European low-cost carrier Ryanair (RYAAY) has cut its passenger outlook for a second time due to failures by Boeing (BA) to deliver enough aircraft.
The company said it would carry 206 million passengers in its Fiscal year 2026, down from the previous goal of 210 million.
Frustratingly for the company, it had already in November cut the guidance from 215 million to 210 million due to delays at Boeing.
Ryanair said it expects FY25 traffic to rise 9% to reach almost 200 million, subject to no further adverse news on Boeing delivery delays.
Boeing Strikes Weigh
Throughout last year Boeing was hit by a harmful strike and quality problems that led it to slow its manufacturing process.
“While B737 production is recovering from Boeing’s strike in late 2024, we no longer expect Boeing to deliver sufficient aircraft ahead of summer 2025,” said Ryanair CEO Michael O’Leary.
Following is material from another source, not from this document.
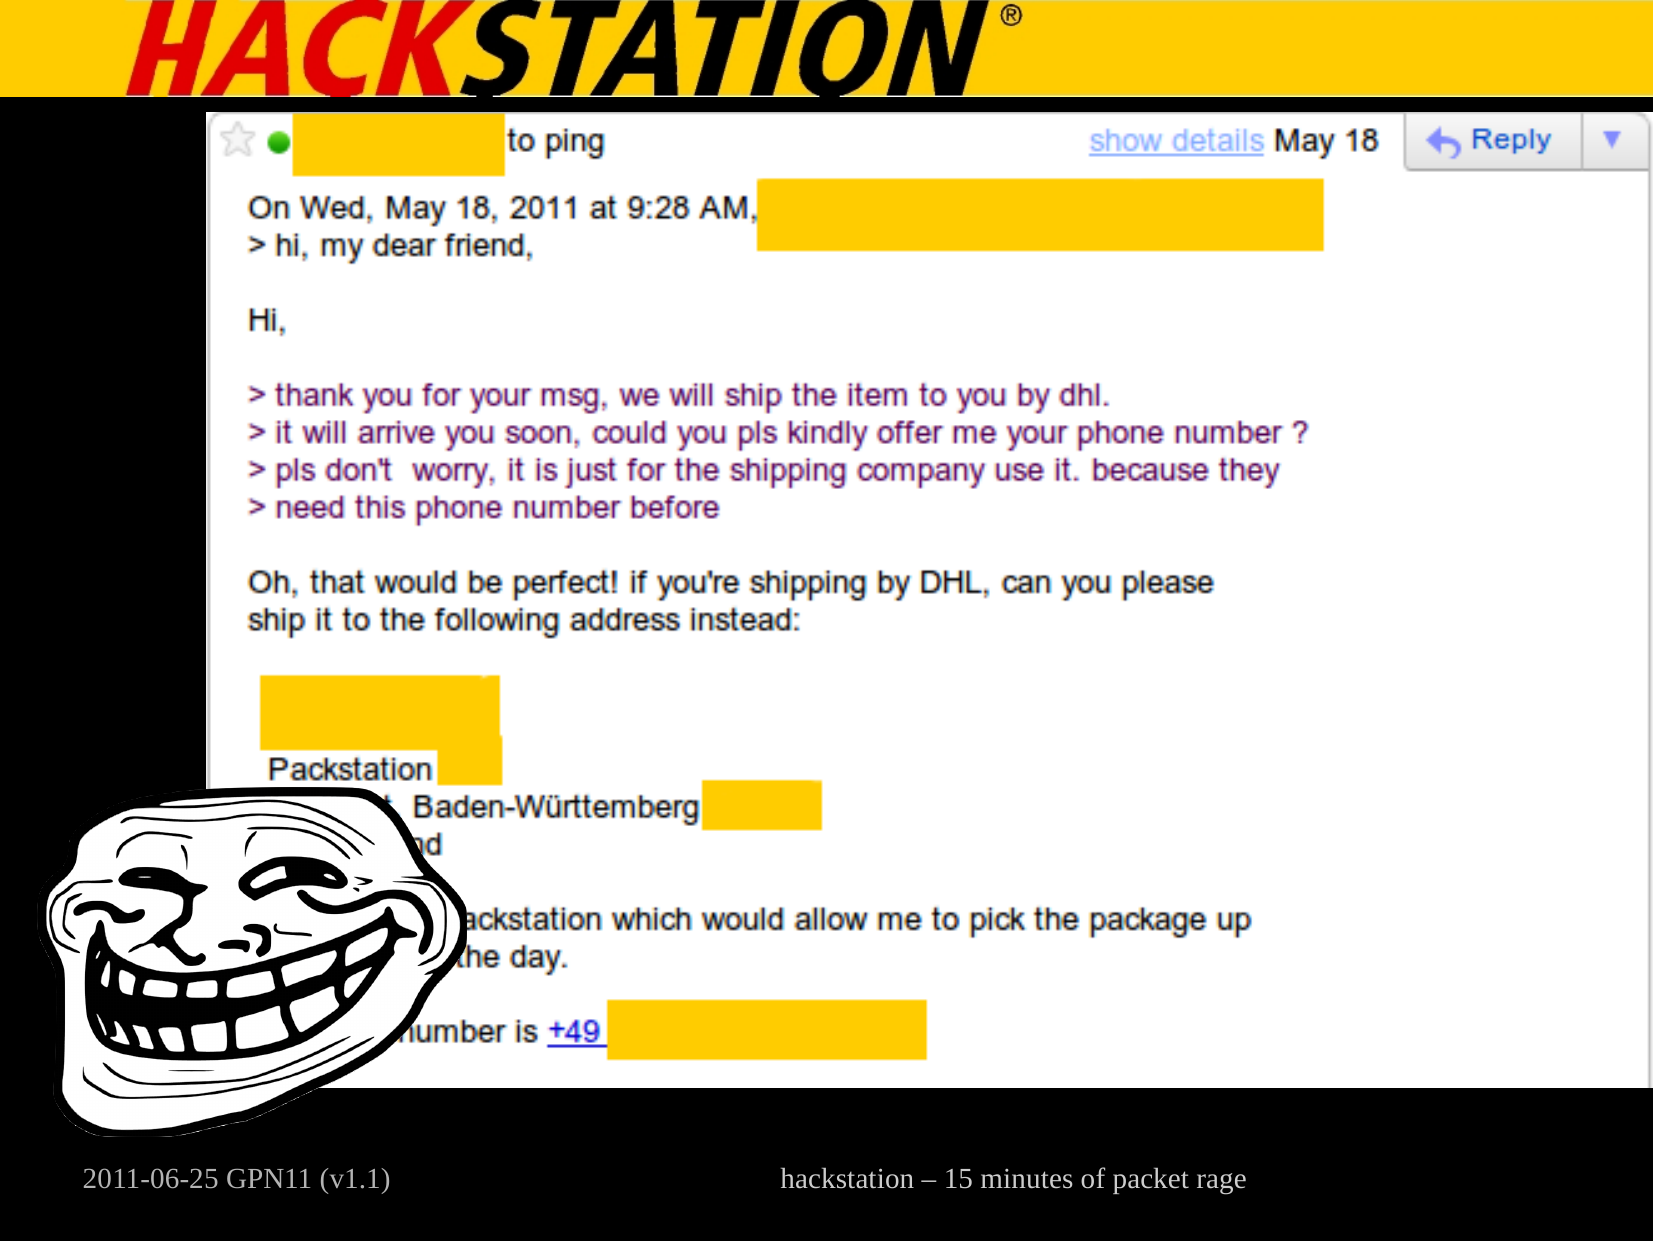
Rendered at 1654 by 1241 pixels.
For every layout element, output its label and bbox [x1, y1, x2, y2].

picture [37, 112, 1653, 1137]
picture [0, 0, 1653, 97]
Ryanair had 172 Boeing 737-8200 “Gamechangers” in its 609 aircraft fleet as of the end of 2024.
O’Leary said he is “hopeful” that a remaining 29 Gamechangers in its 210 orderbook will be delivered before March 2026.
“We continue to work with Boeing to accelerate aircraft deliveries and visited Seattle earlier this month,” he added.
Ryanair thinks the Boeing MAX-10 will be certified in 2025 to allow delivery of its 15 of these aircraft by spring 2027.
The news came as Ryanair reported a Fiscal Q3 profit after tax of €149 million ($156 million), compared to the prior-year €15 million, as traffic grew 9%. Cumulative nine-month profits of €1.94 billion were down 12% on the same period a year before, with air fares down 8% on average.
Is BA a Good Stock to Buy?
Wall Street analysts have a Moderate Buy consensus rating on BA stock based on 12 Buys, seven Holds and one Sell assigned in the past three months. After a 13% loss in its share price over the past year, the average BA price target of $190.50 per share implies 8% upside potential.